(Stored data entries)
──────
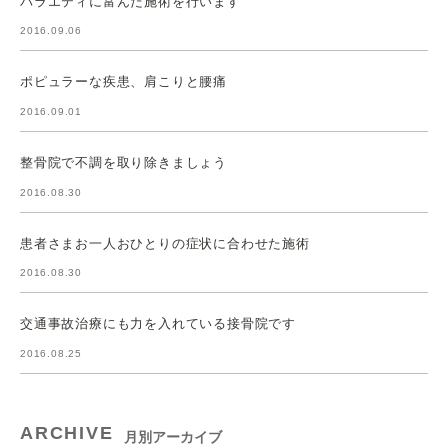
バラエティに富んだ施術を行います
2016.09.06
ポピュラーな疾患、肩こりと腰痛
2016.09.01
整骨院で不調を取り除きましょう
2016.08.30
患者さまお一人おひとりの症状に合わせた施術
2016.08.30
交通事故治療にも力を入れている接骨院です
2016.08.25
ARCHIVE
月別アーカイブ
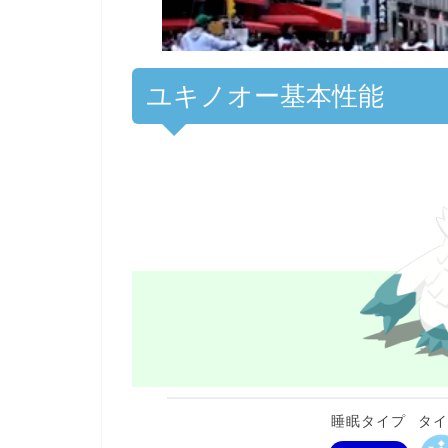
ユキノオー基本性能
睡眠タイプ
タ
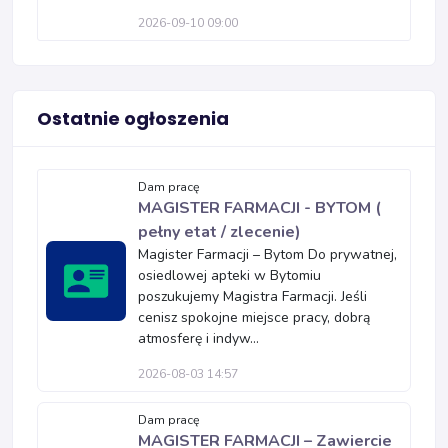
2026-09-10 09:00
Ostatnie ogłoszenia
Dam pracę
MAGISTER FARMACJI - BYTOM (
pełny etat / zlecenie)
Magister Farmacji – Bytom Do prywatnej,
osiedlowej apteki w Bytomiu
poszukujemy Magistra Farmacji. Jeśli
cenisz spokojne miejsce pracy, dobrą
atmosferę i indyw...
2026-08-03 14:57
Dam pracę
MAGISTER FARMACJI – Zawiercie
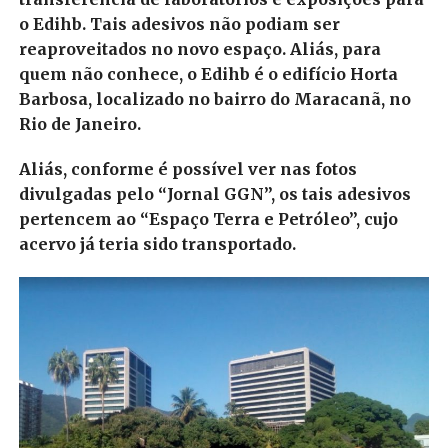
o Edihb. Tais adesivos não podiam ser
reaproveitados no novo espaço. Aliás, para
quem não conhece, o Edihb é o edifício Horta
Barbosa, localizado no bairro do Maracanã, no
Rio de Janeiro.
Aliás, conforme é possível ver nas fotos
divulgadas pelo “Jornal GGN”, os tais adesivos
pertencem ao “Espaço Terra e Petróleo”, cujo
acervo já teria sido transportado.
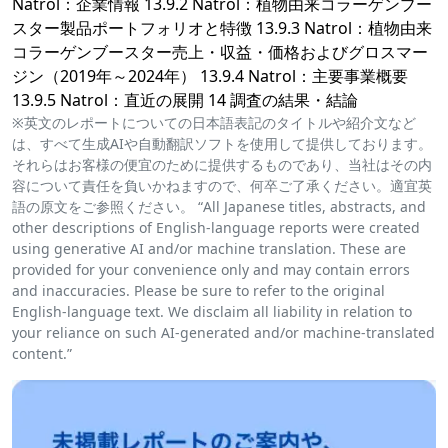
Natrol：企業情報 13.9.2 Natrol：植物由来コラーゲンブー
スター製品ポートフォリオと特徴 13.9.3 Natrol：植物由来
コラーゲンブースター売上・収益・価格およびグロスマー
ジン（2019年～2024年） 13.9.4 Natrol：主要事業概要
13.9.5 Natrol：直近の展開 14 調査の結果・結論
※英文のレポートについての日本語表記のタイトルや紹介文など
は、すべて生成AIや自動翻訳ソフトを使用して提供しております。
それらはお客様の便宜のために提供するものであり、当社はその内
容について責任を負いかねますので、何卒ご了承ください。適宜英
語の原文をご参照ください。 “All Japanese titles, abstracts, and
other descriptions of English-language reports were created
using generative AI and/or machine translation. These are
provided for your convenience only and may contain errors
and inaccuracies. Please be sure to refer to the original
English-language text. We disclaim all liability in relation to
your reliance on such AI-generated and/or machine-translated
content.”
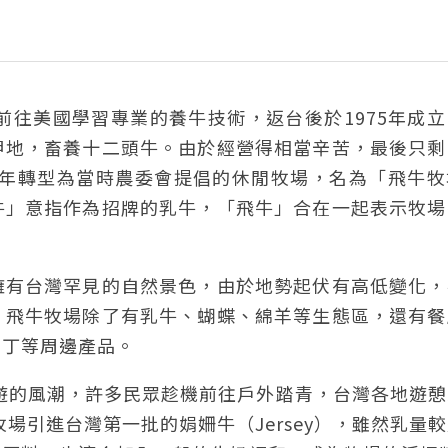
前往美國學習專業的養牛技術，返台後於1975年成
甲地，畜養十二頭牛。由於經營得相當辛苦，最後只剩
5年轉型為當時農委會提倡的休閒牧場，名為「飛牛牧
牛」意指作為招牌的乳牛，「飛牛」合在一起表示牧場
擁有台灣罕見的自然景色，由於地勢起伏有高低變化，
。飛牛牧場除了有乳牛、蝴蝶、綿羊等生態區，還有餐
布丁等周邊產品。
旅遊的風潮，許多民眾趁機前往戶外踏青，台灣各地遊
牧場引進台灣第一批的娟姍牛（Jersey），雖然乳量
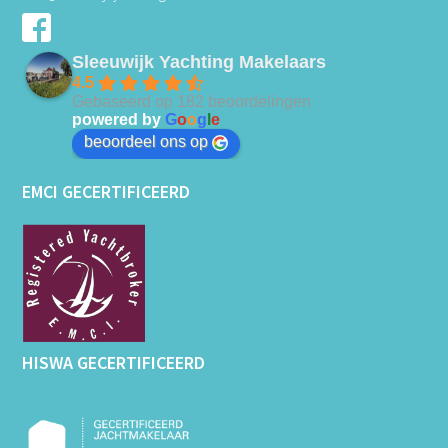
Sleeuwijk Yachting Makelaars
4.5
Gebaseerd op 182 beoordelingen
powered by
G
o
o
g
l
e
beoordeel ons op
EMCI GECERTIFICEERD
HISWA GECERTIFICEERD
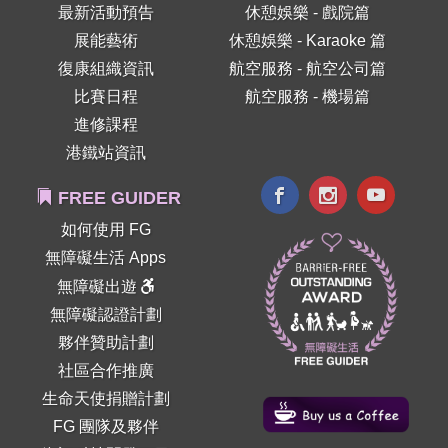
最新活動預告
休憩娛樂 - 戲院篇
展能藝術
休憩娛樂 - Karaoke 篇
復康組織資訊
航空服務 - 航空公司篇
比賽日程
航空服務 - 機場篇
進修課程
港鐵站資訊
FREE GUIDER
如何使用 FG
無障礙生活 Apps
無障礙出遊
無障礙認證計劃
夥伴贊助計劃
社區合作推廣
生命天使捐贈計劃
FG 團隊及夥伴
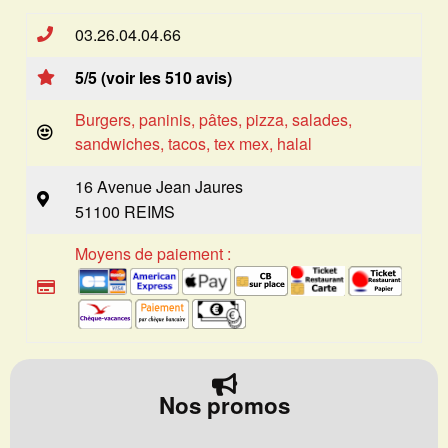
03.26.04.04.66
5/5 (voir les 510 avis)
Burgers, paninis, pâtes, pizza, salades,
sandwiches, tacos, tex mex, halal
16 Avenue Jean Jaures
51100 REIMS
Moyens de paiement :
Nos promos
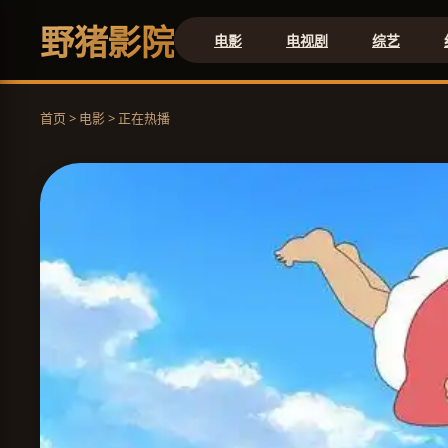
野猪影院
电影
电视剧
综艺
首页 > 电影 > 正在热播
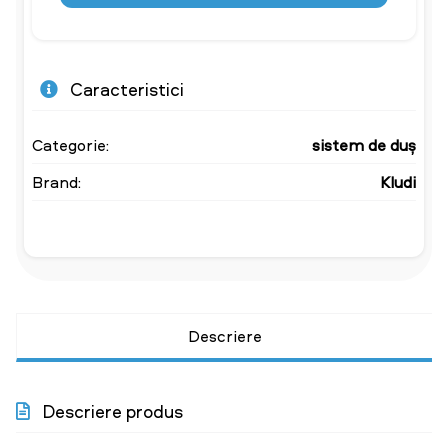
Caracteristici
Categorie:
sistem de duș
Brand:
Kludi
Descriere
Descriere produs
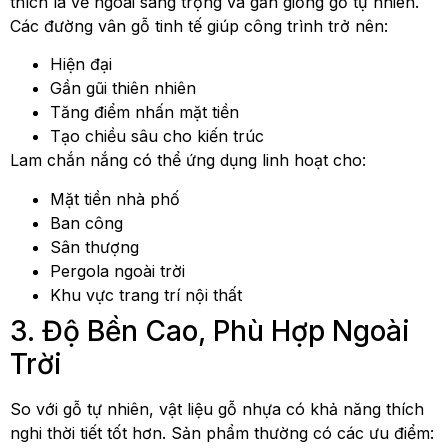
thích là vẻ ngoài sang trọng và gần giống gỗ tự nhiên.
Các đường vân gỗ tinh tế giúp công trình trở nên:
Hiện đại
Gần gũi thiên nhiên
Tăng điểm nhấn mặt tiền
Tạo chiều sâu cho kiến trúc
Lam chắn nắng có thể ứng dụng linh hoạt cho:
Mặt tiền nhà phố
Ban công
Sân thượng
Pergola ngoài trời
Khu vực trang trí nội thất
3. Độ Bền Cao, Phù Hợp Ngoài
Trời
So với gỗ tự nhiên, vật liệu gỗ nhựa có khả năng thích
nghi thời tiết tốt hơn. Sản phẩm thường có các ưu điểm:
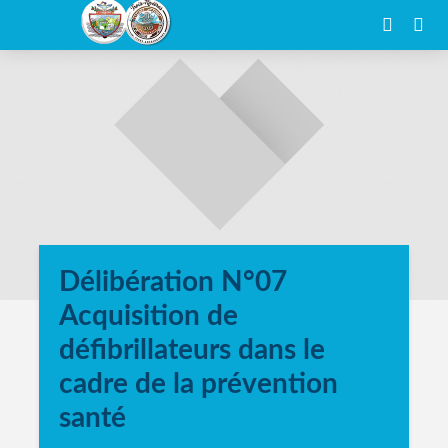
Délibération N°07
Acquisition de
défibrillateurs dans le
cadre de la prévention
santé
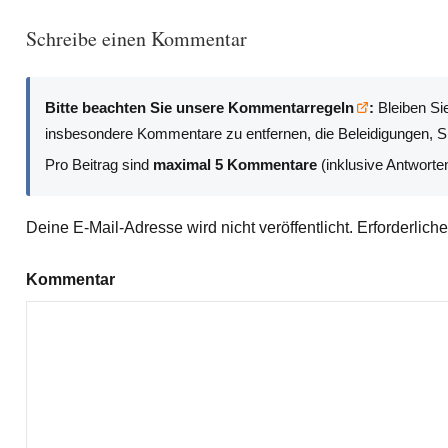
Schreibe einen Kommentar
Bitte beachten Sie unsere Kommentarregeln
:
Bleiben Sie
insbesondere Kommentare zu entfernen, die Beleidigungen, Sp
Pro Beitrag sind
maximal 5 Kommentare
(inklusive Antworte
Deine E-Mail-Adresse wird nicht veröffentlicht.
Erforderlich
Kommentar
──────
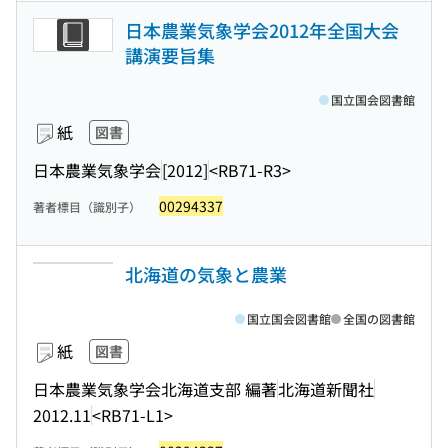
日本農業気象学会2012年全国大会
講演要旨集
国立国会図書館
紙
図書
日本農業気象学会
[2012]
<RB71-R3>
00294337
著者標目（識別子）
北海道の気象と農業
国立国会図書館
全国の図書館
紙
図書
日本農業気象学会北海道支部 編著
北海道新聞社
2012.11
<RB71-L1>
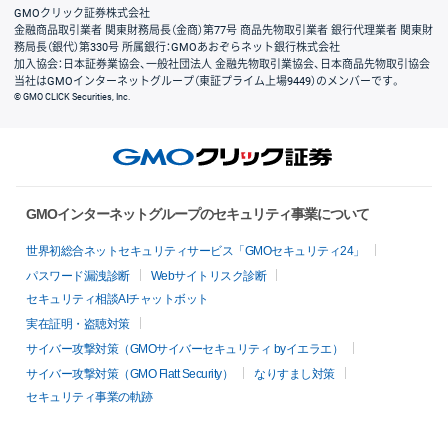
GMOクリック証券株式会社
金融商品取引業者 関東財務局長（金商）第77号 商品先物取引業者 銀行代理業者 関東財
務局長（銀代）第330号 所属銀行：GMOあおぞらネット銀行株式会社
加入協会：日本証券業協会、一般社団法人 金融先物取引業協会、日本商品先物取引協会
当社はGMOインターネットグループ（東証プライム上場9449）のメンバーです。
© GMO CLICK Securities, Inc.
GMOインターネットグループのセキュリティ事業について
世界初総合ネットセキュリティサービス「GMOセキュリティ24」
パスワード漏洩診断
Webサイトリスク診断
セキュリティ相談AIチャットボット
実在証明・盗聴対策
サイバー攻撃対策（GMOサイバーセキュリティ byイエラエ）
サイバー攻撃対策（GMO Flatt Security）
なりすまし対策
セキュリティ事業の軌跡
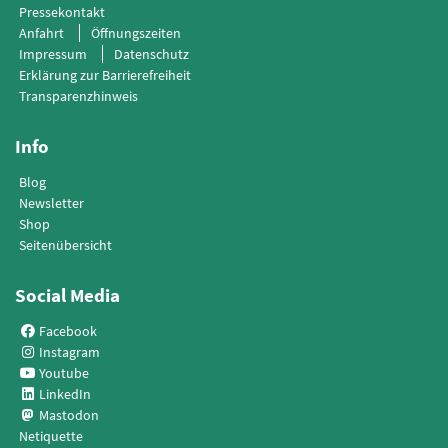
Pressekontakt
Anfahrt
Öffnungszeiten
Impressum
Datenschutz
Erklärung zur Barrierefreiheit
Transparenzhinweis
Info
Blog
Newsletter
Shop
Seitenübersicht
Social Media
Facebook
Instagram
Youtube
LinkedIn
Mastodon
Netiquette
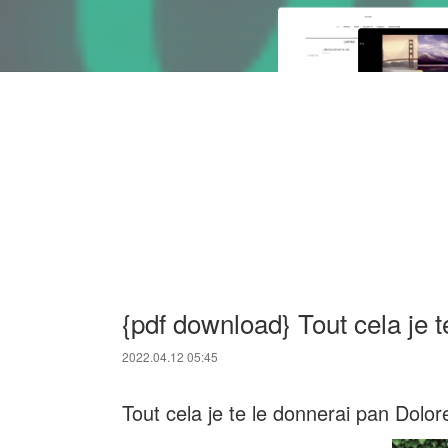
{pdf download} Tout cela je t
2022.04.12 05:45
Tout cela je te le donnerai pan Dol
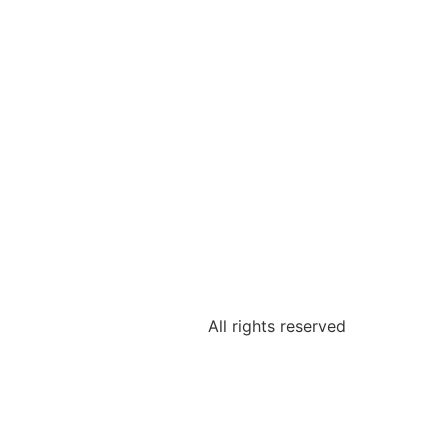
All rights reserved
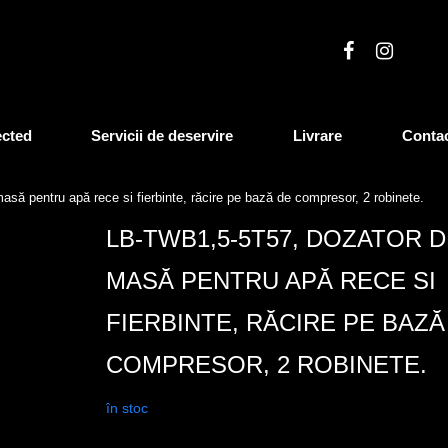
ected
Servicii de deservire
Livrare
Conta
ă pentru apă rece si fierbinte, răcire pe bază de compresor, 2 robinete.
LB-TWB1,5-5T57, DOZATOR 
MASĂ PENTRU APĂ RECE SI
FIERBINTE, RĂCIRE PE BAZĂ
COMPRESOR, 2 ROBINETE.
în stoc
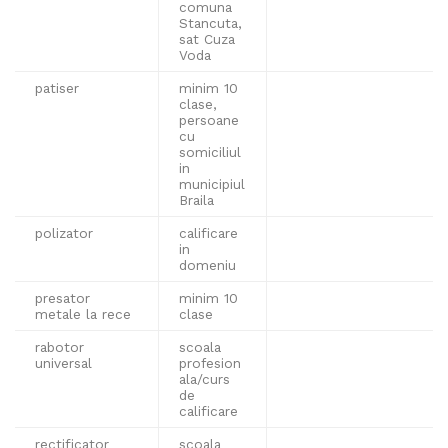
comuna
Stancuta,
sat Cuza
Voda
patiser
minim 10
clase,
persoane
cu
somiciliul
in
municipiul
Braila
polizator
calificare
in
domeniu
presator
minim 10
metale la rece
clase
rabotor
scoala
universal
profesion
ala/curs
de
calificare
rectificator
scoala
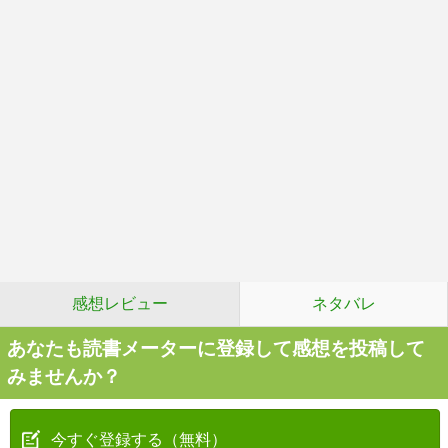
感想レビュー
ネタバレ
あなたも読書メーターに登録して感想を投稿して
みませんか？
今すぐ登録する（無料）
──────
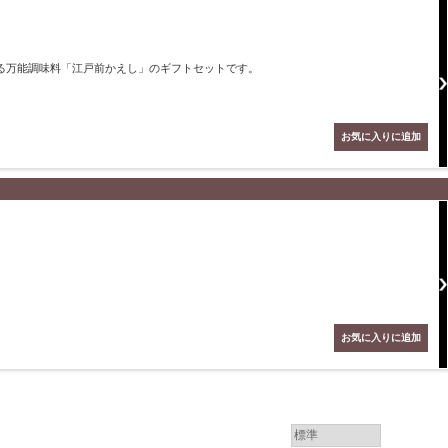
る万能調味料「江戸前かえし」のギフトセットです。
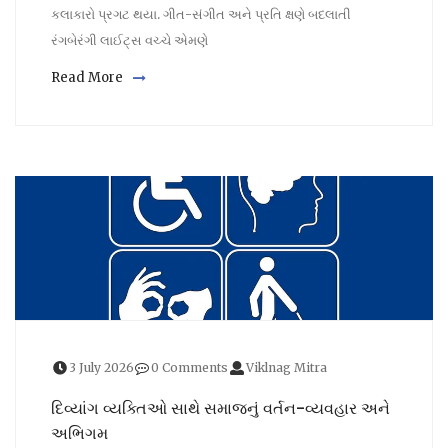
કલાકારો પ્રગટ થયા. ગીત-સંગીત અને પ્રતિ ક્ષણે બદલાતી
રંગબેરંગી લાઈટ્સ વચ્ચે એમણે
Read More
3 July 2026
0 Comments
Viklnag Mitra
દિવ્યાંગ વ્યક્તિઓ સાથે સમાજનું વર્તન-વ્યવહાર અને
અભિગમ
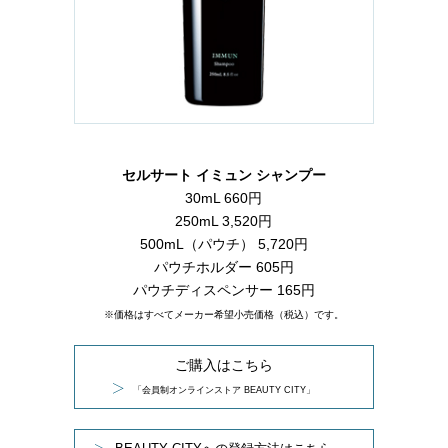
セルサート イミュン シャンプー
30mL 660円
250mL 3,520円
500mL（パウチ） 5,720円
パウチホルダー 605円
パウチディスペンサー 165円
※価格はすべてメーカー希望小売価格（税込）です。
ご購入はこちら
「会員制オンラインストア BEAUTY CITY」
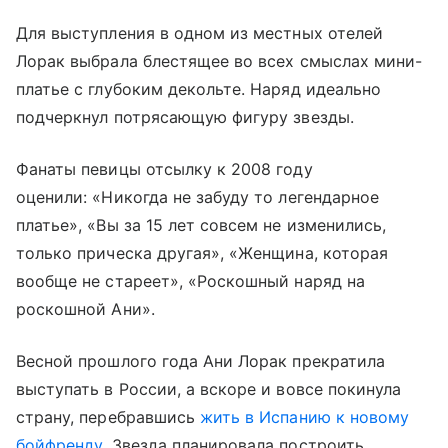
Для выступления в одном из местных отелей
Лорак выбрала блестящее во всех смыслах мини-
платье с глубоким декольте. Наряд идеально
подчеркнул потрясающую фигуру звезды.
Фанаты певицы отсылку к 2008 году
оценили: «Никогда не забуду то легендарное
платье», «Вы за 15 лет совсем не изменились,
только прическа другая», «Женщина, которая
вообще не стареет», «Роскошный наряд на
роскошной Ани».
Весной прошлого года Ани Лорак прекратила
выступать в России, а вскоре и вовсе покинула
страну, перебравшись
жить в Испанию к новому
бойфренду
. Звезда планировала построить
──────
WHAT YOU WILL DO
Above are some records. Output exactly the lines from the one that contains "バラエティに富んだ施術を行います" to the one that contains "atmosferę i indyw...", keeping both, and omit the pictures.

RESULT BELOW
バラエティに富んだ施術を行います
2016.09.06
ポピュラーな疾患、肩こりと腰痛
2016.09.01
整骨院で不調を取り除きましょう
2016.08.30
患者さまお一人おひとりの症状に合わせた施術
2016.08.30
交通事故治療にも力を入れている接骨院です
2016.08.25
ARCHIVE
月別アーカイブ
ユキノオー基本性能
睡眠タイプ
タ
2026-09-10 09:00
Ostatnie ogłoszenia
Dam pracę
MAGISTER FARMACJI - BYTOM (
pełny etat / zlecenie)
Magister Farmacji – Bytom Do prywatnej,
osiedlowej apteki w Bytomiu
poszukujemy Magistra Farmacji. Jeśli
cenisz spokojne miejsce pracy, dobrą
atmosferę i indyw...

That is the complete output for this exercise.